〈日文便り〉
時が経つのは早いもので、「夏休み」と思っているうちに、暑いまま9月。
先日、リビングの掛時計を落として文字盤のガラスを割ってしまいました。
あーあ、買い替えかー。
でも、資源ゴミに出そうと部品をバラしていて気づきました。掛時計って直径30センチ弱ありますけど、実は針を動かしてるのは文字盤の裏にある10センチ四方もない小さい駆動装置(ゼンマイと電池の入った機械の部分)なんですね。それと針さえあれば、数字の書いてある文字盤とガラスのカバーなんてなくても「時計」としての機能は十分なんです。
あれ?じゃあ、「時計」の大事な心臓の部分は無傷なわけで、買い替えることないんじゃない?
文字盤の代わりになるものさえあれば。
あとはそこに針と駆動装置を取り付けて…
こうして完成したのがコチラ。
北海道のお土産にいただいた「じゃがポックル」。その空き箱で作った世界に一つしかない(たぶん)時計です。
え?
いや、時計って、それ紙じゃないの?
ええ、紙ですが何か?
空き箱そのまま使ってますからね。
でもまさにその「空き箱がなんか時計になっちゃってるんですけど!」ってのがオシャレで気に入ってます。
紙だから湿気でゆがむだろうし、色あせもするし、カバーがないから針の間にほこりがたまったりするかもしれない。でも元々捨てられるはずの空き箱と時計ですから。古くなったら次の空き箱に換えればいい。思い出をディスプレイするような気分で季節ごとに変えるのもいいかも。かわいいから捨てられなくて取ってあったお菓子の缶とか、お気に入りのアクスタとか、なんならぬいぐるみのお腹とか…「今度は何を時計にしちゃおっかな」って考えるアナーキーな楽しさがあります。
元々日本の住まいって、茅葺き屋根やら襖や障子やらでできてるでしょ?骨組みだけ残して外側だけを張り替えて、古いものを残しつつ新しくもしていく…そんな和の精神を受け継いだ時計!・・・って、言い張ってみよう。
たかが「時計」、されど、です。「時計=買ってくるもの」とか「時計=ずっと使い続けるもの」とか、「時計=専用に作られた装置」っていう常識から自由になって、好きなものを時計にする、という新発想。
ちょっと立ち止まって、分解してみると、「常識」のフタがあいて、世界が見えてくる。
ここまで読んでくれた人の中には「私もやってみたい!」という奇特な方が0.5人ぐらいはいるかもしれないので、ここで作り方をちょっとだけご紹介しておきます。時計なんて専門の職人さんじゃないと、と思うかもしれませんが、それは駆動装置の中身をいじる場合。文字盤をいじるだけなら誰にでもできます。

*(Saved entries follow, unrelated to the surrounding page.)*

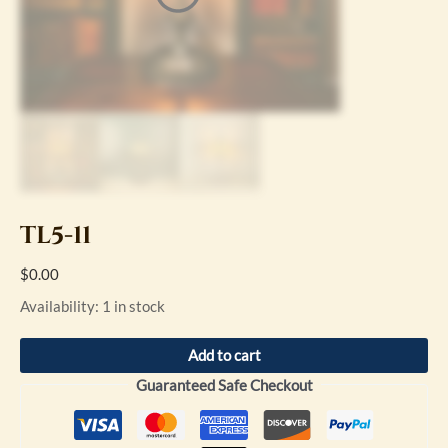
TL5-11
$
0.00
Availability:
1 in stock
Add to cart
Guaranteed Safe Checkout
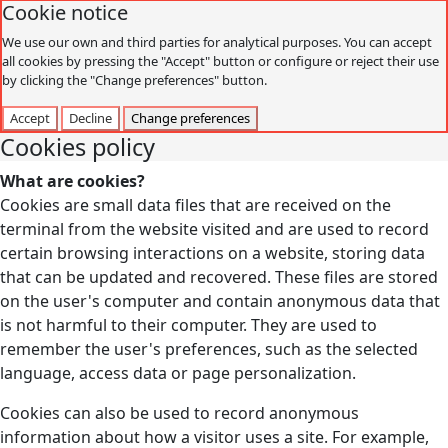
Cookie notice
We use our own and third parties for analytical purposes. You can accept
all cookies by pressing the "Accept" button or configure or reject their use
by clicking the "Change preferences" button.
Accept
Decline
Change preferences
Cookies policy
What are cookies?
Cookies are small data files that are received on the
terminal from the website visited and are used to record
certain browsing interactions on a website, storing data
that can be updated and recovered. These files are stored
on the user's computer and contain anonymous data that
is not harmful to their computer. They are used to
remember the user's preferences, such as the selected
language, access data or page personalization.
Cookies can also be used to record anonymous
information about how a visitor uses a site. For example,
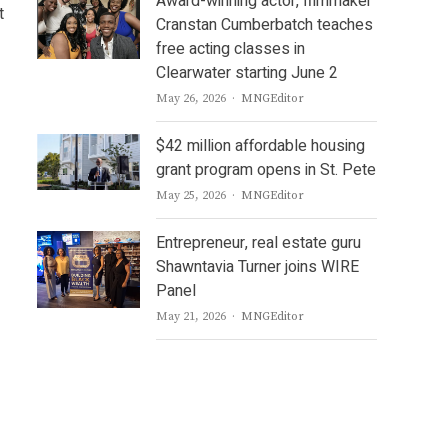
Award-winning actor, filmmaker
t
Cranstan Cumberbatch teaches
free acting classes in
Clearwater starting June 2
Author
May 26, 2026
MNGEditor
$42 million affordable housing
grant program opens in St. Pete
Author
May 25, 2026
MNGEditor
Entrepreneur, real estate guru
Shawntavia Turner joins WIRE
Panel
Author
May 21, 2026
MNGEditor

まずは針を引っこ抜きます。ペンチを使うのがベターですが、手でも抜けます。
次に駆動装置を文字盤に留めつけているナットをねじって取ります。これはさすがにペンチかスパナが必要。

そうすると裏側の駆動装置がスポッと取れます。
これで移植手術の前半は無事終わりました。
続いて後半戦。
市販の時計キットとかも出回っていて、そういうキットを使って手作りしようっていう人はここからスタートです。ここまでのパーツどり工程はいらないもんね。
新しい時計になる空き箱の中心(またはお好きな位置)に、元の文字盤にあいていたのと同じ径の穴を開けます。ここに針の軸が通ります。

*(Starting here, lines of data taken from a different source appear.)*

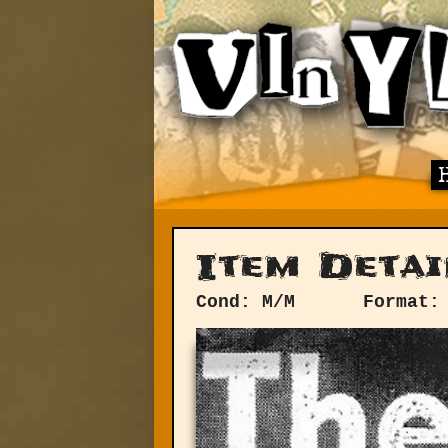
Item Detai
Cond: M/M
Format:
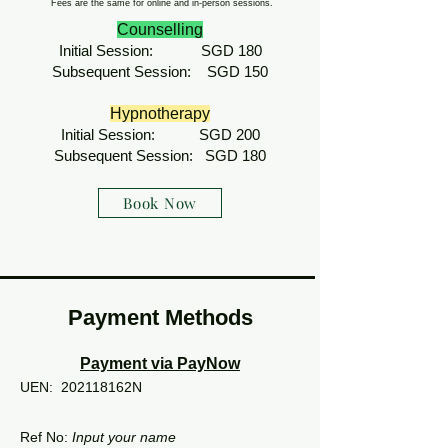
Fees are the same for online and in-person sessions.
Counselling
Initial Session: SGD 180
Subsequent Session: SGD 150
Hypnotherapy
Initial Session: SGD 200
Subsequent Session: SGD 180
Book Now
Payment Methods
Payment via PayNow
UEN:
202118162N
Ref No:
Input your name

箱の裏側の、駆動装置のあたり、四角く切って窓を作っておきます。開けておかないと電池交換できなくなっちゃいますから。掛時計にする場合は、上の方にフックに引っかけるための穴も開けておきましょう。

あとは、外した時と逆の順番で、ナットを締めて、針を元通り取り付ければ、じゃがポックル時計の完成です!

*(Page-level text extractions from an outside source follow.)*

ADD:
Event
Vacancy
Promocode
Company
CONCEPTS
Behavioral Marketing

今回は針と駆動装置以外を全交換しましたが、元の時計をそのまま利用して、文字盤だけ好みのものに取り替えることもできます。
以上、時計の作り方?壊し方?でした!!
「作る」なんてたいそうなもんじゃないんですけどね
「常識のふたを開けて、ちょっとだけ首つっこんで、ちょっとだけ手を加える」、かなあ。
そういうのが、たのしいっておもう。